* Opdracht: Kopieer uit het fragment over ggo-teelt in Vlaanderen woordelijk het stuk dat begint bij "Volg een opleiding" en eindigt bij "intentie tot ggo-teelt.".
### Tekstfragment
Er zijn naast de verplichte (wettelijk te respecteren) regels ook steeds bijkomende aanbevolen maatregelen om in de mate van het mogelijke en wenselijke toe te passen.

Administratieve voorwaarden

Voor een gedetailleerde beschrijving van de nodige stappen in de procedure verwijzen we graag naar het vademecum. Hieronder vindt u een kort overzicht van die stappen.

Volg een opleiding over ggo’s en co-existentie in een erkend vormingscentrum

Als u beslist in de (nabije) toekomst een (in de EU voor de teelt toegelaten) ggo te telen in Vlaanderen, bent u verplicht vooraf een opleiding (van minimaal 6 lesuren) te volgen waarin u o.a. in detail de wetgeving, de praktische vereisten (zowel administratief als teelttechnisch) en de mogelijke consequenties van uw teelt voor u en/of uw buurproducenten toegelicht zullen worden. Die opleiding wordt door een aantal landbouwvormingscentra aangeboden. U moet ervoor zorgen dat dit vormingscentrum voor die opleiding erkend werd. Het attest van opleiding dat u ontvangt, moet aan ons voorgelegd kunnen worden bij aanmelding van de intentie tot ggo-teelt.
######
### Gegeven regels
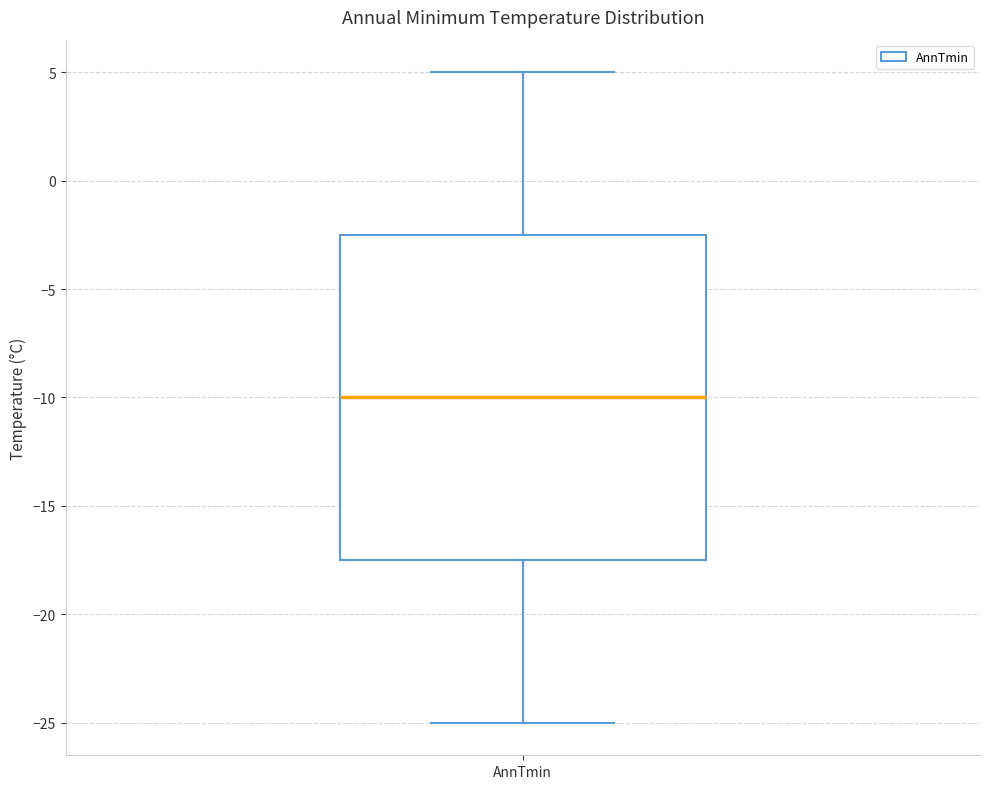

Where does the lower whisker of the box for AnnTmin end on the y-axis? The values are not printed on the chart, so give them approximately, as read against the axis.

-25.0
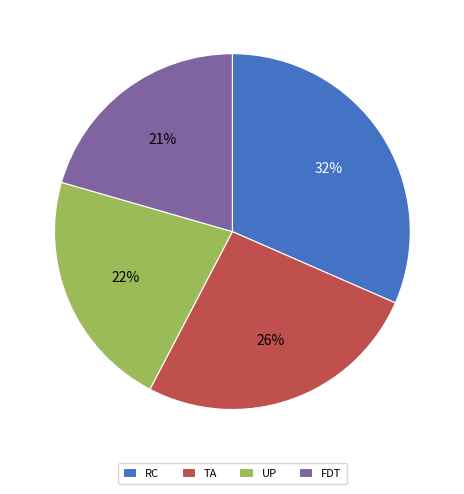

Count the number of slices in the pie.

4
######
### Gegeven regels
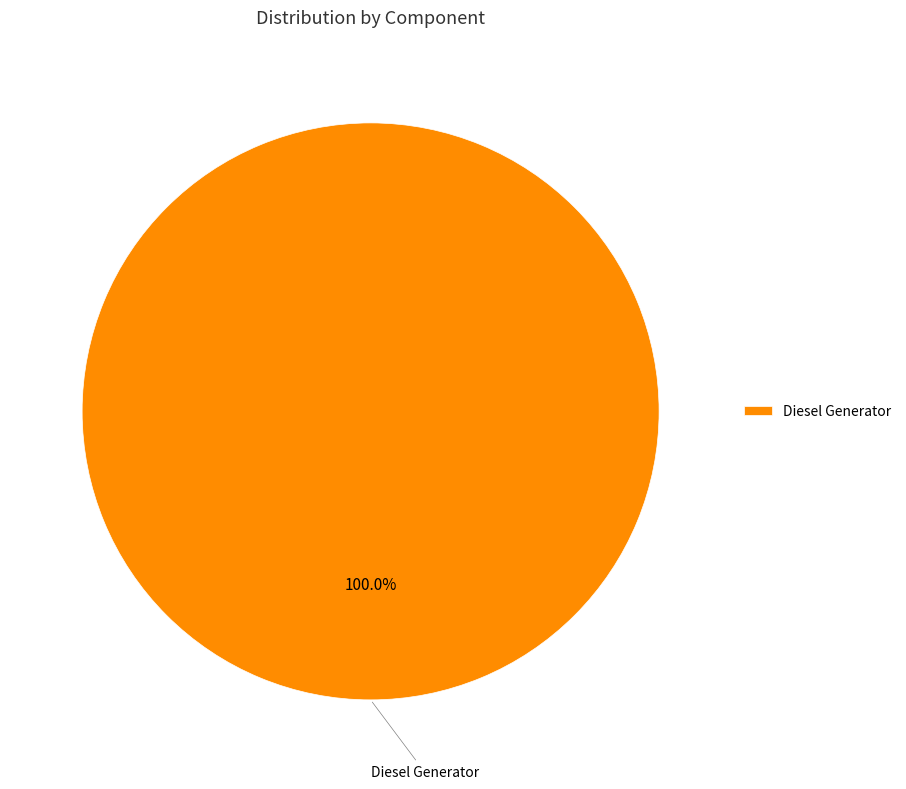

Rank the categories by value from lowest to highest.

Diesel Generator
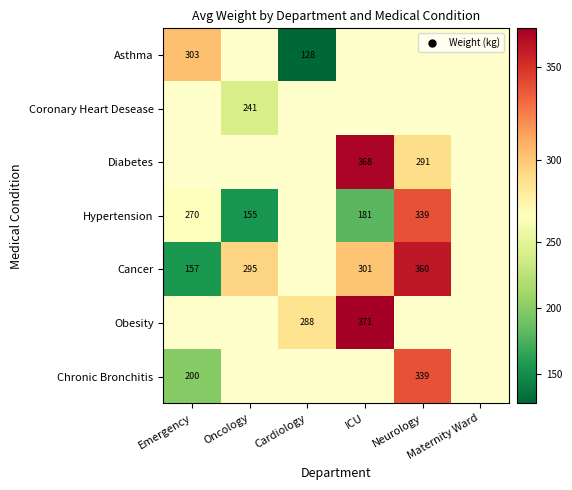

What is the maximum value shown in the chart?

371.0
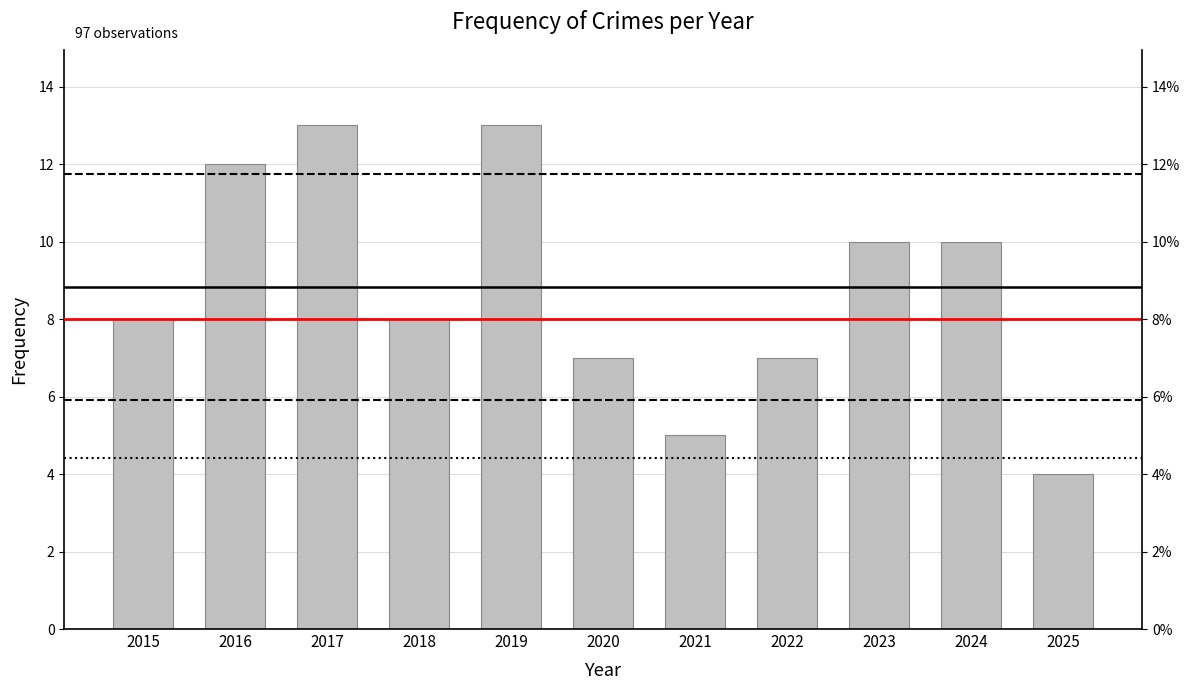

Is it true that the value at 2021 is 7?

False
######
* Geschreven antwoord:
Volg een opleiding over ggo’s en co-existentie in een erkend vormingscentrum

Als u beslist in de (nabije) toekomst een (in de EU voor de teelt toegelaten) ggo te telen in Vlaanderen, bent u verplicht vooraf een opleiding (van minimaal 6 lesuren) te volgen waarin u o.a. in detail de wetgeving, de praktische vereisten (zowel administratief als teelttechnisch) en de mogelijke consequenties van uw teelt voor u en/of uw buurproducenten toegelicht zullen worden. Die opleiding wordt door een aantal landbouwvormingscentra aangeboden. U moet ervoor zorgen dat dit vormingscentrum voor die opleiding erkend werd. Het attest van opleiding dat u ontvangt, moet aan ons voorgelegd kunnen worden bij aanmelding van de intentie tot ggo-teelt.